Le CEE s'est souvent penché sur la question du devoir d'agir équitablement. Cette obligation comporte deux volets: le droit d'être entendu et le droit d'obtenir une décision d'un décideur impartial. Le CEE s'est prononcé sur la question notamment lorsque l'arbitre de niveau I a rendu une décision sur une question préliminaire alors que les parties n'avaient pas eu l'opportunité de faire valoir leurs observations. Dans l'affaire G-374, le CEE a indiqué qu'advenant que l'arbitre de niveau I considère la question des délais, les parties doivent non seulement en être informées, mais également avoir eu l'opportunité de faire leur représentations à ce sujet avant que l'arbitre ne se prononce. À défaut, il pourrait s'agir d'un manquement à l'équité procédurale, plus précisément au droit d'être entendu.

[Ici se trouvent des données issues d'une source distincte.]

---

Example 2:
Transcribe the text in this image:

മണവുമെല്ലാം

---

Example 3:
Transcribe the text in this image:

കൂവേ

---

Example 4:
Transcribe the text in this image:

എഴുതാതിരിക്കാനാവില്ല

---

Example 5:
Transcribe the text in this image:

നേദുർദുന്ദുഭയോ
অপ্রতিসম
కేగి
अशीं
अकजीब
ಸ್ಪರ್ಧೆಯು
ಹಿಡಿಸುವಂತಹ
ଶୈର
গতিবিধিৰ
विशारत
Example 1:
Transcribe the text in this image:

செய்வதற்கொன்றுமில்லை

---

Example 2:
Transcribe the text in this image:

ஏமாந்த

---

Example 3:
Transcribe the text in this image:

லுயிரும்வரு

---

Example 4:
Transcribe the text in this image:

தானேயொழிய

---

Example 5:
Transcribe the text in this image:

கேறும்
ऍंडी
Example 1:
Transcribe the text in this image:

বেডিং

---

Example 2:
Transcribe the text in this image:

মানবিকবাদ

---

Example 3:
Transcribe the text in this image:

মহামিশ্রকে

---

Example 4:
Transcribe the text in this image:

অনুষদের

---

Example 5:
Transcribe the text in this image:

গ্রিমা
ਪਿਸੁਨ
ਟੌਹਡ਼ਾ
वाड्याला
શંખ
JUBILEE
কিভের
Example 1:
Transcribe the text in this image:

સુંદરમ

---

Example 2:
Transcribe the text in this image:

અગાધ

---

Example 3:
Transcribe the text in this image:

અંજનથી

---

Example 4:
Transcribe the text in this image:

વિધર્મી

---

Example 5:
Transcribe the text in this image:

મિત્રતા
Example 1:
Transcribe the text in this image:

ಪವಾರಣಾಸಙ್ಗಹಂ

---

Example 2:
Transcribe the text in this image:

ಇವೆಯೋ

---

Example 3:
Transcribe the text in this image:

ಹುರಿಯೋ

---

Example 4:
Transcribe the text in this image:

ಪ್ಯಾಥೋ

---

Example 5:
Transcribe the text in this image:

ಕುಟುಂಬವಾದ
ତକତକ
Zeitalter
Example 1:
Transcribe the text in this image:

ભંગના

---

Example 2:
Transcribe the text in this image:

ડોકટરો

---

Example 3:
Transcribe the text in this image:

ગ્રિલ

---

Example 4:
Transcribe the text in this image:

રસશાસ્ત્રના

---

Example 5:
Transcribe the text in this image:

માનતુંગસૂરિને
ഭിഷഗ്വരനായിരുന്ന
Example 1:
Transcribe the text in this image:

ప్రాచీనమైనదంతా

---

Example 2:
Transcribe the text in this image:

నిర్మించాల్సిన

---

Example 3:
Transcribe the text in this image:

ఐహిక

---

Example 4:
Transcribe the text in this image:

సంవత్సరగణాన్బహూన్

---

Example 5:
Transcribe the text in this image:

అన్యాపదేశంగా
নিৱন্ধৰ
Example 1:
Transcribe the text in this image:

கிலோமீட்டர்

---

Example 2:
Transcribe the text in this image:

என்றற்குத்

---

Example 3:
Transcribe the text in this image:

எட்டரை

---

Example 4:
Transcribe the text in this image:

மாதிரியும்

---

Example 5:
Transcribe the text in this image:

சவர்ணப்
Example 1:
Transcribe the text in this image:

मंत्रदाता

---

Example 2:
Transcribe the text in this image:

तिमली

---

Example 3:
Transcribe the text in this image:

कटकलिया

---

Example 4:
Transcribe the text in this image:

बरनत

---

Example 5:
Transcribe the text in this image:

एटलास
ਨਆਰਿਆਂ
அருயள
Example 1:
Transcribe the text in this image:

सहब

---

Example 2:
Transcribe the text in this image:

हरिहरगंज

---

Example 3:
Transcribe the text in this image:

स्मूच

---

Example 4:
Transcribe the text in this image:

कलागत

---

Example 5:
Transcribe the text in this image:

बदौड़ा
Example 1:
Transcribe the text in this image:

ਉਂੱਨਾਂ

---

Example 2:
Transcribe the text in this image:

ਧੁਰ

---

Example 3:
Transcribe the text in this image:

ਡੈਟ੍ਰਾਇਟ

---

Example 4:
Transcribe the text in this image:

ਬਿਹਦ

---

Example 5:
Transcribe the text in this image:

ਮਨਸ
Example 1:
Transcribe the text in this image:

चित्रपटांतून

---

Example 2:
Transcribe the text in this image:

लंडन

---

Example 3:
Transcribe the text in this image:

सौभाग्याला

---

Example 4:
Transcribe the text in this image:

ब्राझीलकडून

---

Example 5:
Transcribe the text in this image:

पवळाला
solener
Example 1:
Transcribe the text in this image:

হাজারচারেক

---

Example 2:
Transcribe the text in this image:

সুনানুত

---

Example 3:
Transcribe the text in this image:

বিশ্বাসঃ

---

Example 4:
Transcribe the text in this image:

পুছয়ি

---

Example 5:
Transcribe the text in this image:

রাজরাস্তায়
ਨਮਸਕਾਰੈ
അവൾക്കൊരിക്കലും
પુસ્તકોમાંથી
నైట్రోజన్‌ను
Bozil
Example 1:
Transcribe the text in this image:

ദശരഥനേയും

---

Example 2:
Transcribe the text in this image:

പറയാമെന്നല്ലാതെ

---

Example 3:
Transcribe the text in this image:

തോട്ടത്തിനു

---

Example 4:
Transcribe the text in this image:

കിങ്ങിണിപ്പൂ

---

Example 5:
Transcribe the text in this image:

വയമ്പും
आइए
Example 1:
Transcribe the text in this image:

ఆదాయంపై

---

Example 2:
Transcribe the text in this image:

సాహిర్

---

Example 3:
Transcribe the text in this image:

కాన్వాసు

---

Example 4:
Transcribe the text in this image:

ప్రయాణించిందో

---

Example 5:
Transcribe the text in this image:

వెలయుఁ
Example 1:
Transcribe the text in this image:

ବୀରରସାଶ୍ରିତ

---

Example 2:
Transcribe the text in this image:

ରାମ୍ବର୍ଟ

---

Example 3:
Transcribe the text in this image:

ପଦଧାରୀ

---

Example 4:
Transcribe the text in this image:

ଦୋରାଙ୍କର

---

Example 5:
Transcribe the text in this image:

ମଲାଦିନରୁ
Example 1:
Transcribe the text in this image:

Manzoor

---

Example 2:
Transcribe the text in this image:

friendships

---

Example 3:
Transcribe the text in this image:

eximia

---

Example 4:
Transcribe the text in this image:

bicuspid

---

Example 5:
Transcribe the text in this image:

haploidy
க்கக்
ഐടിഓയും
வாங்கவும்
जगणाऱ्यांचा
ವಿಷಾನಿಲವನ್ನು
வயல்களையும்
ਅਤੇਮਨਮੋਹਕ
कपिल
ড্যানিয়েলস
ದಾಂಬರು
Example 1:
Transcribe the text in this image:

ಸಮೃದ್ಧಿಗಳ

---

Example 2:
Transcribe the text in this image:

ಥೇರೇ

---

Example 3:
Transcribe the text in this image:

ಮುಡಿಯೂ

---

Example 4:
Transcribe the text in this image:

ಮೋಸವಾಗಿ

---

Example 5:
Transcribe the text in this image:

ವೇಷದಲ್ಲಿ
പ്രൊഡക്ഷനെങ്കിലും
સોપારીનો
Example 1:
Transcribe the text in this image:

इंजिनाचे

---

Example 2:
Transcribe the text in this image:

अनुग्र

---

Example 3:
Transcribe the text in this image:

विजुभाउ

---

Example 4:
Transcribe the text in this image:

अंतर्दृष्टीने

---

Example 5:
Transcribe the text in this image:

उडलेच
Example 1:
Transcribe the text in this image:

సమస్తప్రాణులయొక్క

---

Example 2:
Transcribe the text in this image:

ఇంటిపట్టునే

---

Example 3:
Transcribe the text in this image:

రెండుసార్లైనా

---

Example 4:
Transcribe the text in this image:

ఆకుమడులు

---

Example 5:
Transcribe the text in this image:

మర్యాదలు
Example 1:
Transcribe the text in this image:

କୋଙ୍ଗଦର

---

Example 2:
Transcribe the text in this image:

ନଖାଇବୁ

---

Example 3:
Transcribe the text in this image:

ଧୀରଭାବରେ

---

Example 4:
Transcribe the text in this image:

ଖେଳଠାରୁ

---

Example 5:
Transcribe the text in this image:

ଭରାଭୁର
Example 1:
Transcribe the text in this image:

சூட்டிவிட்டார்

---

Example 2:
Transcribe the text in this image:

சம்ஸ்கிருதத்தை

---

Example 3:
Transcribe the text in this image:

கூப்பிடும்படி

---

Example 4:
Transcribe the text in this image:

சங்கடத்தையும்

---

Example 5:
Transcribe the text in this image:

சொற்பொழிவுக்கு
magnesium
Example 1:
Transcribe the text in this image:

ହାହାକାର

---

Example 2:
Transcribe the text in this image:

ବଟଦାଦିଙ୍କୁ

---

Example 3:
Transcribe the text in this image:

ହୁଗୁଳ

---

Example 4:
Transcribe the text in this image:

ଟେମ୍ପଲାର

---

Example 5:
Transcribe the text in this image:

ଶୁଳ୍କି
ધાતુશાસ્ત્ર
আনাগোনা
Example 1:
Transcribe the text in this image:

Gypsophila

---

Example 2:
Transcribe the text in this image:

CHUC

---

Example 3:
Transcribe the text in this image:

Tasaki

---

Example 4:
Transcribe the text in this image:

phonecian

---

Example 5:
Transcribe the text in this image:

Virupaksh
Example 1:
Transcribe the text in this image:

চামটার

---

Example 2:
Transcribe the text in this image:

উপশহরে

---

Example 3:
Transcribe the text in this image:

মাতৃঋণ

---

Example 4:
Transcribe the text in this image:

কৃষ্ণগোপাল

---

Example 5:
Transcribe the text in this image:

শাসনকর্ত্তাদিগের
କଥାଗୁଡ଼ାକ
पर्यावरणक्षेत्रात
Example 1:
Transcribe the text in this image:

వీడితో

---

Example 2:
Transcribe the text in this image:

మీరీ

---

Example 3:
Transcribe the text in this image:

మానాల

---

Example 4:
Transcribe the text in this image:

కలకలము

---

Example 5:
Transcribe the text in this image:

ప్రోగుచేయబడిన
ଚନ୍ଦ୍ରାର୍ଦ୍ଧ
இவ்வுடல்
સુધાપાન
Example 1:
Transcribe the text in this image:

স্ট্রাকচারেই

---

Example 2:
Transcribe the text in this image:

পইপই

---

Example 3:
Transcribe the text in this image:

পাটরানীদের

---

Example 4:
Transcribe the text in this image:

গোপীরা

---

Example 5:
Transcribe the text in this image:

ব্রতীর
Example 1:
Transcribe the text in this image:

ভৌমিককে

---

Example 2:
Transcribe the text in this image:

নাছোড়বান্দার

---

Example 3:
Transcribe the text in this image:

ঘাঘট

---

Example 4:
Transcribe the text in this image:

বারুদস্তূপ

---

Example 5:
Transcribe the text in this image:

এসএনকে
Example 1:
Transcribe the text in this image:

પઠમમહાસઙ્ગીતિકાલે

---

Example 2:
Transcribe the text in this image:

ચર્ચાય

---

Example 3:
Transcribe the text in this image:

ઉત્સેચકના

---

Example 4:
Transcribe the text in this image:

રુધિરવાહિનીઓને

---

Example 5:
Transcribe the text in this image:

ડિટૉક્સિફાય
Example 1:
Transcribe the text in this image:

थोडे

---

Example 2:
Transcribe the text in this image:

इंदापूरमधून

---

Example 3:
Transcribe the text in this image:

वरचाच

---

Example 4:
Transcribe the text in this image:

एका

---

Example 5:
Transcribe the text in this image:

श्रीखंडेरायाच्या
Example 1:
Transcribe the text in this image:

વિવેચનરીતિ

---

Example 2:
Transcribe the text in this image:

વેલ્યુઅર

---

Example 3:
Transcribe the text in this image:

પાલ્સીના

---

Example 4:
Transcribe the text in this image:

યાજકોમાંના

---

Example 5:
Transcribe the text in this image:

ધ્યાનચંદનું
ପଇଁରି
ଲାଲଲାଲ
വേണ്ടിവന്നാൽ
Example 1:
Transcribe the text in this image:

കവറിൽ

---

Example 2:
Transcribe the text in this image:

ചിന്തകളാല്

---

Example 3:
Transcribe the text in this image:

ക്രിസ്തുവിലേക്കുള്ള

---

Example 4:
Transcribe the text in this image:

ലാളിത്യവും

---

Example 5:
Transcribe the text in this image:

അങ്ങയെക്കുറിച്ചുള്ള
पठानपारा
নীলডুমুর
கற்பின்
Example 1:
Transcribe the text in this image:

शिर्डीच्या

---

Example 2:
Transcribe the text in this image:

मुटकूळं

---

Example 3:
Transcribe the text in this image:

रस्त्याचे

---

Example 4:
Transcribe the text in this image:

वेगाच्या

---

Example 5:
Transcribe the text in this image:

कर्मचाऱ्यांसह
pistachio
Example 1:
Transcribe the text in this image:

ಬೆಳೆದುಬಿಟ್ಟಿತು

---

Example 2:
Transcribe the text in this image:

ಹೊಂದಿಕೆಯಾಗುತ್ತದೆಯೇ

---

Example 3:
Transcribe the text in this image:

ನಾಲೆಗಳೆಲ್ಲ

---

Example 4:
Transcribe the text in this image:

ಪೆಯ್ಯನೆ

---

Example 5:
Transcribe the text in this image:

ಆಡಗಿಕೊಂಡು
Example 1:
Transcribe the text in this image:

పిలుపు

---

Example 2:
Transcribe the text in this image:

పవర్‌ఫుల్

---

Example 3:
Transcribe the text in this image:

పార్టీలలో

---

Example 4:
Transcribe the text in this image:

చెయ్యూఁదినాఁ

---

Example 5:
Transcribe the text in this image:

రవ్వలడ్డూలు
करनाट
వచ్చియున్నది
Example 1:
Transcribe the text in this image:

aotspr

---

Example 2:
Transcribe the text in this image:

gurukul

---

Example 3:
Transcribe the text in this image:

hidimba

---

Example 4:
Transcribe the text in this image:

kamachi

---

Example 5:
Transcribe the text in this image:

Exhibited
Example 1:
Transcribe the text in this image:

Dans ce cas, le dossier peut être retourné à l'arbitre de niveau I afin de permettre aux parties de fournir leurs arguments sur la question préliminaire. Par ailleurs, il se peut également que le CEE puisse remédier au défaut si les parties ont, subséquemment à la décision de niveau I, fourni leurs représentations écrites au sujet des délais. Par exemple, dans l'affaire G-486, considérant le temps écoulé depuis le dépôt du grief et le fait que les parties avaient subséquemment eu l'opportunité de fournir leurs observations sur la questions des délais, le CEE n'a pas recommandé que le dossier soit retourné au niveau I.

Pouvoir du commissaire de la GRC de proroger les délais

Advenant l'expiration des délais statutaires, l'article 47.4(1) de la Loi sur la GRC prévoit que le commissaire de la GRC peut, à sa discrétion, proroger ces délais, même rétroactivement, s'il est satisfait que les circonstances justifient cette prorogation. Cet article stipule également que le commissaire peut proroger le délai sur demande. Il est donc important, advenant le cas, que le membre présente une telle demande avant l'expiration du délai imparti et fournisse une explication raisonnable quant au retard.

Le CEE s'est penché sur la question de l'article 47.4(1) de la Loi à plusieurs reprises. Jusqu'à présent, le CEE a conclu, et le commissaire a confirmé, qu'une prorogation peut être accordée dans les cas suivants:

Des prorogations ont également été accordées lorsque régnait une certaine confusion quant au commencement de la computation du délai, celui-ci n'était pas important et ne causait aucun préjudice au répondant. Cette liste n'est cependant pas exhaustive et d'autres circonstances peuvent intervenir et favoriser une recommandation que le commissaire utilise son pouvoir discrétionnaire.

Dans l'affaire Attorney General c Pentney, [2008] C.F No 116, pris en considération dans le dossier G-488, la Cour a appliqué les quatre facteurs se trouvant dans Canada (Ministre du Développement des ressources humaines) c. Gattellaro, 2005 CF 883 afin de proroger le délai d'appel, c'est-à-dire: il y a intention persistante de poursuivre la demande ou l'appel; la cause est défendable; le retard a été raisonnablement expliqué; et la prorogation du délai ne cause pas de préjudice à l'autre partie. Il a cependant indiqué que la jurisprudence récente en la matière préconisait une approche souple à l'application de ces facteurs et que cette analyse n'était pas exclusive.

En conclusion, plusieurs circonstances peuvent affecter le point de départ de la computation des délais pour le dépôt d'un grief. Par conséquent, les membres devraient être à l'affût de leurs rôles et responsabilités en matière de griefs en prenant l'initiative de s'informer sur la législation applicable.

En règle générale, lorsque le retard est causé par une situation hors du contrôle du membre, le CEE favorise une recommandation de prorogation du délai statutaire.